> [PROBLEMS AND TASKS]
(A) In the calibration data passage, what are calibration data?
(B) Write out the part of the calibration data passage from "Example 1: Suppose" up to and including "her lip piercing.", word for word.
(C) Carry the calibration data passage forward past its last sentence.

> [EXERCISE PASSAGE]
+++
Calibration data are data for which both Y and X are known. By plugging both into the model, we can solve for the parameters b that make the model work by jiggering the b-values until (Y-Ŷ)² has been minimized.
The assumption is that when we plug in new Xs, the resulting Ŷ-values -- the model outputs -- will also be good predictions of those unknown Ys. Difficulties arise when the new Xs lie outside the boundaries of the original data.
Example 1: Suppose some psychologist did some testing with an instrument* used to measure (say) "attractiveness to males" and then performed regression on a gazillion possible factors such as "licking her lips"** to identify the important factors influencing attractiveness-to-males, and obtained b-values for the regression model. But if all of the test subjects were WEIRD people*** can the psychologist really make predictions about what non-WEIRD people find attractive?
Attractive to Ubangis.
Yes, that's a solar panel in her lip piercing.
(*) instrument. Actually, a questionnaire; but social scientists call them "instruments." Aren't they just so cute when they play science dress-up?
+++
> [EXTRACTED INFORMATION]
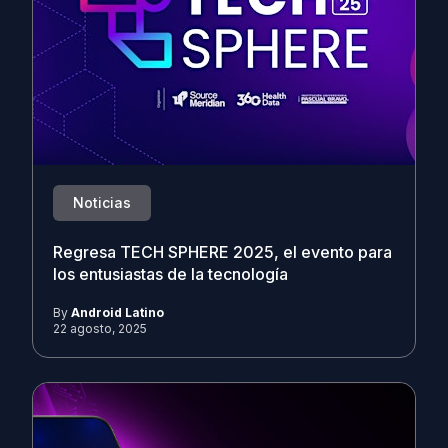
Noticias
Regresa TECH SPHERE 2025, el evento para
los entusiastas de la tecnología
By
Android Latino
22 agosto, 2025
+++
> [TASK RESULTS]
(A) Data for which both Y and X are known.

(B)
Example 1: Suppose some psychologist did some testing with an instrument* used to measure (say) "attractiveness to males" and then performed regression on a gazillion possible factors such as "licking her lips"** to identify the important factors influencing attractiveness-to-males, and obtained b-values for the regression model. But if all of the test subjects were WEIRD people*** can the psychologist really make predictions about what non-WEIRD people find attractive?
Attractive to Ubangis.
Yes, that's a solar panel in her lip piercing.

(C)
(**) licking her lips. No, TOF is not making this up. Someone has to pay for the grants and it may as well be the taxpayers.
(**) WEIRD. Western, Educated, Industrialized, Rich, and Democratic.They comprise 95% of all respondents in academic psychology papers.
Attractive to Choctaws, Lanena Grace John (right) 2013/14 Choctaw Princess |
Example 2: Suppose a climatologist measures tree ring growth on a stand of bristlecone pines in Patagonia and, for the thermometer era, finds a good linear correlation with measured temperatures in that region. But ring growth is also sensitive to many other causal factors, including rainfall, drainage, and whether a deer took a dump on its nearby roots. So does the correlation found in the calibration data holds for other trees in other locations in other years when these other factors may have been different?To put it another way, an empirical correlation Temp=b0+b1Ring does not have the same sort of ontological standing as a causal equation like F=ma or E=mc². It looks like an equation from traditional science, but it's not the same kind of thing. You can't look at organized complexity with the same mindset as at organized simplicity, or even at disorganized complexity.
The First Uncertainty: What X's Should We Include?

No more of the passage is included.